__DIRECTIONS__:
In the text on expressionism, which city is called the uncontested cultural capital of the Western world until after the Second World War?

Paris was the uncontested cultural capital of the Western world until after the 2nd world war. It is thus not surprising that the evolution of the art of painting took place in Paris or in relation to Paris.
Starting just before the first world war, a mostly Germanic and Northern trend will revitalize what had started in France with Gauguin and matisse that will unleash one of the most exciting approaches towards painting. Cubism and futurism were surely of their time, but as latin movements they concentrated much of their energy on form while germanic tastes more inclined towards content fomented a very vibrant search for the eclosion of its expression.
The theoretical content of this search to define expressionism is absolutely remarkable and stands firmly valid till today while as much can't be said about what has been written about impressionism, cubism, futurism, surrealism, dadaism and other schools of painting. To try to illustrate the content of their theories, I'll leave the principal protagonists use their own words in a discussion that I now shall moderate. (Citations from Herschel B Chipp. Theories of modern art. University of California Press)
LAODAN: How do expressionists explain their search for a different kind of painting?
NOLDE: " I was no longer satisfied with the way I drew and painted during the last few years, imitating nature and creating form all done preferably with the first stroke, the first brushfull of paint. I rubbed and scratched the paper until I tore holes in it, trying to reach something else, something more profound, to grasp the very essence in things. The techniques of impressionism suggested to me only a means, but no satisfactory end. Conscientious and exact imation of nature does not create a work of art. A wax figure confoundingly lifelike causes nothing but disgust. A work becomes a work of art when one re-evaluates the values of nature and adds one's own spirituality."
KIRCHNER: "The ideas of our predecessors are no longer ours. We are less fond of works which for centuries have been identified with the names of the great masters. Artists wise in the ways of their times created sculptures and paintings for palaces and popes. ... It is a sign of our times that every piece of pottery or dress or jewelry, every tool for living has to start with a blueprint. Primitive people begin making things with their fingers, with material in their hands. Their work expresses the pleasure of making. What we enjoy, probably, is the intense and often grotesque expression of energy, of life.
... There is enough art around that is over bred, pale and decadent. This may be why young artists have taken their cue from the aborigines.

__RECORDED DATA__:
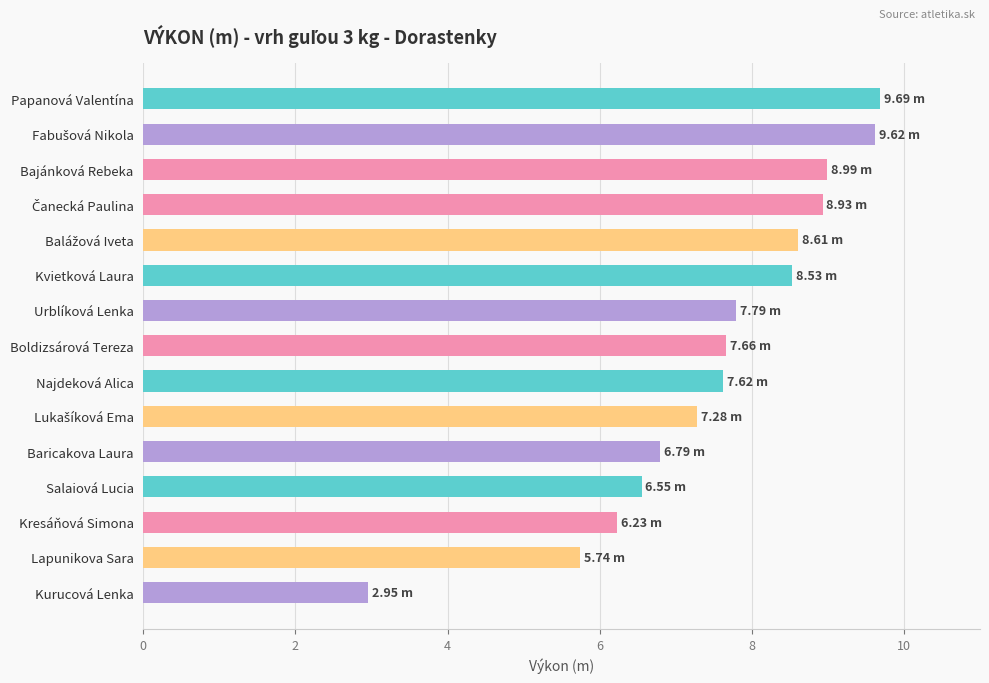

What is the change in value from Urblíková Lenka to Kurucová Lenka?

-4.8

__EXPECTED ANSWER__:
Paris